Exercise →
Gather all lines from the material that contain "https".

::::

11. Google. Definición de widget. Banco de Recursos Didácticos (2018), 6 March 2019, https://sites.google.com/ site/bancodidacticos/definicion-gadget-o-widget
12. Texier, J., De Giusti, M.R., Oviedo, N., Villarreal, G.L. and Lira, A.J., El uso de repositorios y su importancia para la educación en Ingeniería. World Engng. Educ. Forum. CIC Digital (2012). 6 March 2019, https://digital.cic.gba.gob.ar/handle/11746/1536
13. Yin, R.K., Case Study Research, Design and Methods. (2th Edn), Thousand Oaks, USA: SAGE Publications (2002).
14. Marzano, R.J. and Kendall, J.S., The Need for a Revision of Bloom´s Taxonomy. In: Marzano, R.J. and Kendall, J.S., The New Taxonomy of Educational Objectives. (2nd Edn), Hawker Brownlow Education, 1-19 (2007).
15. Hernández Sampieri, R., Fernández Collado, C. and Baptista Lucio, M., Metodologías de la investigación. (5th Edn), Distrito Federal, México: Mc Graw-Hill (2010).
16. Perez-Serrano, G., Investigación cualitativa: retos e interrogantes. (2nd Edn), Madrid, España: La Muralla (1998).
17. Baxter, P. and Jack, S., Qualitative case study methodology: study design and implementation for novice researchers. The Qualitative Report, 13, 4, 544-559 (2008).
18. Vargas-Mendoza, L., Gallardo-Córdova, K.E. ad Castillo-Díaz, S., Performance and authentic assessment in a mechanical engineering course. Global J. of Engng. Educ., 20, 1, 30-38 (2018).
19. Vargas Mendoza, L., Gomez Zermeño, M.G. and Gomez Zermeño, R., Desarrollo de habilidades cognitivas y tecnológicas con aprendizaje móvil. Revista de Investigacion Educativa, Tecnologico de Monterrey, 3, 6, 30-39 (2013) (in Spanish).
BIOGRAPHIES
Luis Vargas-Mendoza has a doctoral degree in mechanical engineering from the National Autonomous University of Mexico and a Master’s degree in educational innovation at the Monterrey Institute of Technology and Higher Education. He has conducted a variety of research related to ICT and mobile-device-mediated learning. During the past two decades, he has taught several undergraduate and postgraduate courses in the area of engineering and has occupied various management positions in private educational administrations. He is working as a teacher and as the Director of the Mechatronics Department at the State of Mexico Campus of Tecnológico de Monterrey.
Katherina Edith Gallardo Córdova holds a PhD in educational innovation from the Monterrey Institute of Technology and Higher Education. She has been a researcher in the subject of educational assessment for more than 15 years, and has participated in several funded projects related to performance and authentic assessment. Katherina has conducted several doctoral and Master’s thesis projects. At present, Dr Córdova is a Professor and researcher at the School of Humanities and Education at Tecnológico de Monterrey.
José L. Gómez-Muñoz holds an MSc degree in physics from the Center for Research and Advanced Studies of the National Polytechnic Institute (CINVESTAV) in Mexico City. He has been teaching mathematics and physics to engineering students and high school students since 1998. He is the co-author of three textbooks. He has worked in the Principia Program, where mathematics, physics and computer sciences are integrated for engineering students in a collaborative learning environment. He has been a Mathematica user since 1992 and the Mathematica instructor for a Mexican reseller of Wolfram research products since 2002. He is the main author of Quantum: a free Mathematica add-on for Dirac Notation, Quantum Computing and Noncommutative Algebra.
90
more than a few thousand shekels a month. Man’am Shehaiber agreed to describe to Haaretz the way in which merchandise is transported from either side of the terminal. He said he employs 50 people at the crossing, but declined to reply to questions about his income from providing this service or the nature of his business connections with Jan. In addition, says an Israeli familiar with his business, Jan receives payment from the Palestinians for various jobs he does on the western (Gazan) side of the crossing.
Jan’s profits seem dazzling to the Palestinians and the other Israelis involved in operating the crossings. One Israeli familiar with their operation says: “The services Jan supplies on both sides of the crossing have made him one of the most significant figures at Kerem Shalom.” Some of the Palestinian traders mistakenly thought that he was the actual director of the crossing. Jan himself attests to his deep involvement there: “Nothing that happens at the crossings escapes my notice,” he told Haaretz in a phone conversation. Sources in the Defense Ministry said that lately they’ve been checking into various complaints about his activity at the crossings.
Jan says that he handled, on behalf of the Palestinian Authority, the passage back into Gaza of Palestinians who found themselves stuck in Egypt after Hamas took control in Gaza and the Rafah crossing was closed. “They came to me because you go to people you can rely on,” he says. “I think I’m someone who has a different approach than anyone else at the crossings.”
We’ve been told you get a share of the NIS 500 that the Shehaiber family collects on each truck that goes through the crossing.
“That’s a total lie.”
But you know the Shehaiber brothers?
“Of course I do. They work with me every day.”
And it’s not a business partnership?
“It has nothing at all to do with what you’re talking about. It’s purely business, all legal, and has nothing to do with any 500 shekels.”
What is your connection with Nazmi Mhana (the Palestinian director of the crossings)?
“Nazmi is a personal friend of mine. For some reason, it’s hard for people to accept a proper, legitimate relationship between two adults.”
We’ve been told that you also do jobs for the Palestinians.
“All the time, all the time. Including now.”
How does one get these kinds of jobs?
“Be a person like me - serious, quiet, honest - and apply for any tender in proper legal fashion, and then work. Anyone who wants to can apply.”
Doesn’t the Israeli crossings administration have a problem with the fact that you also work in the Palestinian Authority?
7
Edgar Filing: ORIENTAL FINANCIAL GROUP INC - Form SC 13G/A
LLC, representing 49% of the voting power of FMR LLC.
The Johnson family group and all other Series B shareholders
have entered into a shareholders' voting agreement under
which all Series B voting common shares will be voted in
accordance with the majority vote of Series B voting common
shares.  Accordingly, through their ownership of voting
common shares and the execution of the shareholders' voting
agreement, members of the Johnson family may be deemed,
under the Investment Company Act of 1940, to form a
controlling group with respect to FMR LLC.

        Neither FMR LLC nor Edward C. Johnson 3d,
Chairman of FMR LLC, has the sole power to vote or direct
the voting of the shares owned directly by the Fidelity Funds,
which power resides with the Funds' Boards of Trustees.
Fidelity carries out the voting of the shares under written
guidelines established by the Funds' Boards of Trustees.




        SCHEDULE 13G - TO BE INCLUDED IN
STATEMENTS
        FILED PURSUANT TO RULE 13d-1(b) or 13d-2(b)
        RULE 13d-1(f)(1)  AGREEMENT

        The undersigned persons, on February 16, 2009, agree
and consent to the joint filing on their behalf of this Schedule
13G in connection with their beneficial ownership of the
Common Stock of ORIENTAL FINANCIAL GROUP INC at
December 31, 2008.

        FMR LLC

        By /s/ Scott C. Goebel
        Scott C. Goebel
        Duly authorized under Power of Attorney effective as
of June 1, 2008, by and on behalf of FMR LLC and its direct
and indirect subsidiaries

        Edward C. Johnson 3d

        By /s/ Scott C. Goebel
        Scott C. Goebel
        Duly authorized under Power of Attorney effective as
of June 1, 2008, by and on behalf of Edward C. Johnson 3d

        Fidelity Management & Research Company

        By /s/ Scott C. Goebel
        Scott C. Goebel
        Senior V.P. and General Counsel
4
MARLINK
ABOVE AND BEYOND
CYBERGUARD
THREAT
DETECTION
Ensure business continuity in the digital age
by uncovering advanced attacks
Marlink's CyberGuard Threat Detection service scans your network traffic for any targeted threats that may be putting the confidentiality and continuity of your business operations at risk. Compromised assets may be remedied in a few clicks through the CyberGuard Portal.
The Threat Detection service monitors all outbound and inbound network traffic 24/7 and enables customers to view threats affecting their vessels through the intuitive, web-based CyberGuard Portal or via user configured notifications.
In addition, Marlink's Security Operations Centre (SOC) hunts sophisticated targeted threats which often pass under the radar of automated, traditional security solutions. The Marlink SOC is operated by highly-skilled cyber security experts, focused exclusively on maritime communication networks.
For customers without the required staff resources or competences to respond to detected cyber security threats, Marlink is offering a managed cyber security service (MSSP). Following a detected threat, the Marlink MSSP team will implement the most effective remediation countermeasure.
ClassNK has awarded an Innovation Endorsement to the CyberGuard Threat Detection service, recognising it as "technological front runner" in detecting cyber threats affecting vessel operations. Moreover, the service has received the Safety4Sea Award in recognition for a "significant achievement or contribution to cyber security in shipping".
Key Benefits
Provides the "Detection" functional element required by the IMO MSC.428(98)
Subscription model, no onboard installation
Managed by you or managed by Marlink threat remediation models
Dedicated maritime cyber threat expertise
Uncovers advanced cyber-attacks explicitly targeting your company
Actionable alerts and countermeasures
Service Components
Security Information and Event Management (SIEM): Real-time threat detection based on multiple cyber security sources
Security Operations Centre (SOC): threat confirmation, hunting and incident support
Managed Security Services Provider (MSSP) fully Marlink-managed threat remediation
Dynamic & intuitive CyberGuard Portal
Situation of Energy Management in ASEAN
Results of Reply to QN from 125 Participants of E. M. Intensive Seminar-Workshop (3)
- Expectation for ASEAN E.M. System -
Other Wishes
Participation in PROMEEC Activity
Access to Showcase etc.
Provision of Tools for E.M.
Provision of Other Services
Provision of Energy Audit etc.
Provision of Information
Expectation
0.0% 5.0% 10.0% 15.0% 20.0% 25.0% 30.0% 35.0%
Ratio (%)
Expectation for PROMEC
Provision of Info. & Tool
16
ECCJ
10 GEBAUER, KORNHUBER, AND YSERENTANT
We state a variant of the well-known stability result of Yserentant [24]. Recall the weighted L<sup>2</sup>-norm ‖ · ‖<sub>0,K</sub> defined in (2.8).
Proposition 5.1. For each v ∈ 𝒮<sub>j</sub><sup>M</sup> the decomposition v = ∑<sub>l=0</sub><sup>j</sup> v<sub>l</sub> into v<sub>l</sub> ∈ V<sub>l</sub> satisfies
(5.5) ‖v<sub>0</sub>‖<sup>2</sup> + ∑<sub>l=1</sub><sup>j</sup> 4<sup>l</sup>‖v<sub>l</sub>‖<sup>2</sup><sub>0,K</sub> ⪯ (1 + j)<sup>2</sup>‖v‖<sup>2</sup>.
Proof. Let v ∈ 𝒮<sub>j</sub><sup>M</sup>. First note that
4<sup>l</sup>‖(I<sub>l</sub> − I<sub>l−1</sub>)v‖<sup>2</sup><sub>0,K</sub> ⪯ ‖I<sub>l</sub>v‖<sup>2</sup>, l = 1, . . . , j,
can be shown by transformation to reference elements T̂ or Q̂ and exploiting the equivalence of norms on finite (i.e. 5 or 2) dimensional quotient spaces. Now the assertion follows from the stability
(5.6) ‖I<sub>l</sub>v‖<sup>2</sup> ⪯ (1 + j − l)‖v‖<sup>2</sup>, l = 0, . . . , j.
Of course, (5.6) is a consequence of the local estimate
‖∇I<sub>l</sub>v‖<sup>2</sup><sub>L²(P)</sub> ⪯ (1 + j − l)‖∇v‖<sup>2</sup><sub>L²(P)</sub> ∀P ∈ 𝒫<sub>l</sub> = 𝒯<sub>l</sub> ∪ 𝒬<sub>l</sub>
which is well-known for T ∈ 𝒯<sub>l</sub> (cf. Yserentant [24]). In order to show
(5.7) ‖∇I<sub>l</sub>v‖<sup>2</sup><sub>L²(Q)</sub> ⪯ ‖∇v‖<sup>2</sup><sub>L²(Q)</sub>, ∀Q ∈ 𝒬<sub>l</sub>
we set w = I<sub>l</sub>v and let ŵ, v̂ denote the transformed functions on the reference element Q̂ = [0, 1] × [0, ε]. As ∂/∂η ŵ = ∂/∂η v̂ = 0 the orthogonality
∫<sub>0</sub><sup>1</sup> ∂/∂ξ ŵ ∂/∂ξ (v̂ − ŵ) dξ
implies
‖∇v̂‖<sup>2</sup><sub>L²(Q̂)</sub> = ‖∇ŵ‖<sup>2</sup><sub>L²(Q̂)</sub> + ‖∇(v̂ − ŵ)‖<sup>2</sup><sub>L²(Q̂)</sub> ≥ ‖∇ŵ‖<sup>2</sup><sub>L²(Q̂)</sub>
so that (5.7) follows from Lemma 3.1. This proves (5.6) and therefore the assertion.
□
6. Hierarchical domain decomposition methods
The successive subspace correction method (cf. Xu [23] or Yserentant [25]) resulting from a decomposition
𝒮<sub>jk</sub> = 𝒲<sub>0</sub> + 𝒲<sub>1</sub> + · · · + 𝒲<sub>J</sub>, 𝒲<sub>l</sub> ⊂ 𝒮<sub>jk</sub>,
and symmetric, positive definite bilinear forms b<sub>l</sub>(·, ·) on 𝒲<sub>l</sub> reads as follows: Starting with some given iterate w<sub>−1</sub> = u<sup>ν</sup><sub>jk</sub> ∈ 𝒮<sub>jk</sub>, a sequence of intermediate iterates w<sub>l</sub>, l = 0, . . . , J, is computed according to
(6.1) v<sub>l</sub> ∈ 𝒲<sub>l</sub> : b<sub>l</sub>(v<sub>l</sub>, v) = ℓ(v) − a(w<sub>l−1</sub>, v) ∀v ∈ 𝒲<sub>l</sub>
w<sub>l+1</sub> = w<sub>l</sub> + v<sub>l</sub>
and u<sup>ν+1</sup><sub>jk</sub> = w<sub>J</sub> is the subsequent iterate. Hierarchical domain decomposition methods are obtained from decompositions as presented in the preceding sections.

::::

Finished exercise →
11. Google. Definición de widget. Banco de Recursos Didácticos (2018), 6 March 2019, https://sites.google.com/ site/bancodidacticos/definicion-gadget-o-widget
12. Texier, J., De Giusti, M.R., Oviedo, N., Villarreal, G.L. and Lira, A.J., El uso de repositorios y su importancia para la educación en Ingeniería. World Engng. Educ. Forum. CIC Digital (2012). 6 March 2019, https://digital.cic.gba.gob.ar/handle/11746/1536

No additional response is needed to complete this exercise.